渡邊伢子忙道:“陳先生,我知道你對我們有所誤會,但是請你相信我的誠意,我是真心想與你交好的,還請你答應與我見上一見。”
對方語氣居然如此服軟,想來一定是有事找他,陳青當即道:“你不說是什么事,我是絕對不會去見你的。”
電話沉默了一會兒,渡邊伢子開口了,聲音有些低沉,頗為無奈道:“我的一個學生出了事情,我想陳先生你神通廣大,一定可以幫幫他的。”

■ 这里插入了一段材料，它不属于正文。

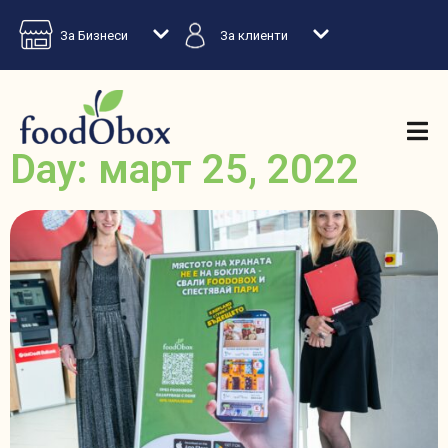
За Бизнеси
За клиенти
Day: март 25, 2022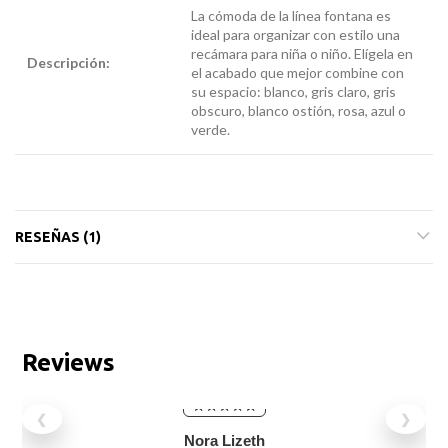
La cómoda de la línea fontana es
ideal para organizar con estilo una
recámara para niña o niño. Elígela en
Descripción:
comoda
el acabado que mejor combine con
para niña
su espacio: blanco, gris claro, gris
obscuro, blanco ostión, rosa, azul o
verde.
RESEÑAS (1)
Reviews
❮
❯
Nora Lizeth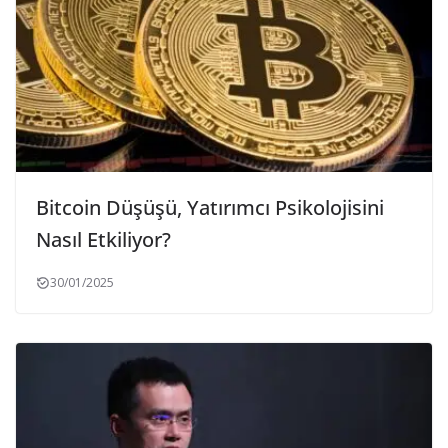
Bitcoin Düşüşü, Yatırımcı Psikolojisini
Nasıl Etkiliyor?
30/01/2025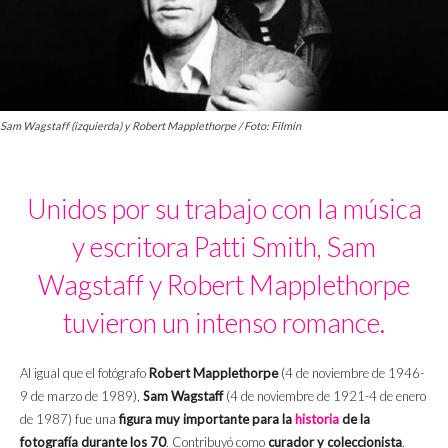
Sam Wagstaff (izquierda) y Robert Mapplethorpe / Foto: Filmin
Unidos por su trabajo con la música
y escritora Patti Smith, Sam
Wagstaff y Robert Mapplethorpe
tuvieron un intenso romance.
Al igual que el fotógrafo
Robert Mapplethorpe
(4 de noviembre de 1946-
9 de marzo de 1989),
Sam Wagstaff
(4 de noviembre de 1921-4 de enero
de 1987) fue una
figura muy importante para la
historia
de la
fotografía durante los 70
. Contribuyó como
curador y coleccionista
.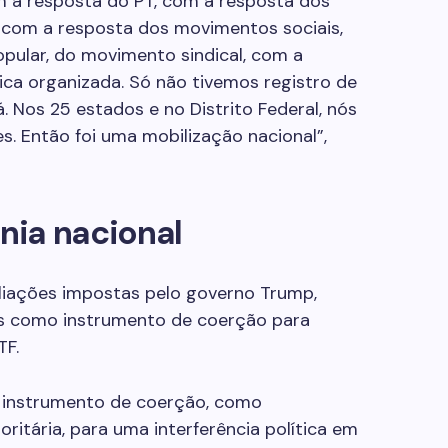
com a resposta do PT, com a resposta dos
com a resposta dos movimentos sociais,
ular, do movimento sindical, com a
ca organizada. Só não tivemos registro de
Nos 25 estados e no Distrito Federal, nós
s. Então foi uma mobilização nacional”,
nia nacional
aliações impostas pelo governo Trump,
as como instrumento de coerção para
TF.
mo instrumento de coerção, como
ritária, para uma interferência política em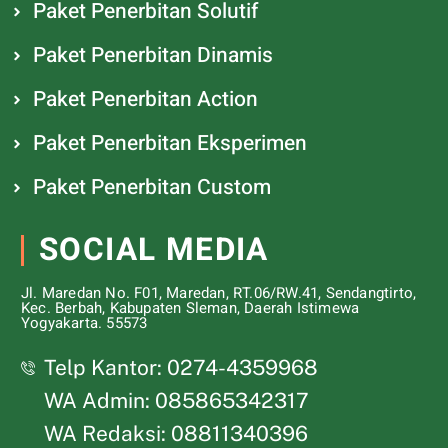
Paket Penerbitan Solutif
Paket Penerbitan Dinamis
Paket Penerbitan Action
Paket Penerbitan Eksperimen
Paket Penerbitan Custom
SOCIAL MEDIA
Jl. Maredan No. F01, Maredan, RT.06/RW.41, Sendangtirto,
Kec. Berbah, Kabupaten Sleman, Daerah Istimewa
Yogyakarta. 55573
Telp Kantor: 0274-4359968
WA Admin: 085865342317
WA Redaksi: 08811340396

陳青一聽是學生出了事情,皺了皺眉頭,最后答應道:“好,我去見你,你約個地方吧。”
“您現在能來下警局嘛?”
“警局?你的學生到底出什么事了,居然鬧到了哪里。”陳青吃驚不小,一旁的張明輝幾人也是一愣的。
“電話里說不清楚,求求你來一下了。”
“警局?是分局還是總局?”
“我們在總局。”
“好,我這就過來。”
掛斷了電話,張明輝問道:“出什么事情了嗎?”
陳青笑道:“你萬萬不會想到這電話是誰打來的。”
“誰呀?”
“是渡邊伢子打來的。”
“啥?”張明輝傻眼了,聯想到之前說警局,他立馬問道:“這事怎么扯上警察了?”
陳青無奈道:“不是古玩的事情,說是她的學生鬧了事情,現在在警局內呢,你有沒有興趣看看。”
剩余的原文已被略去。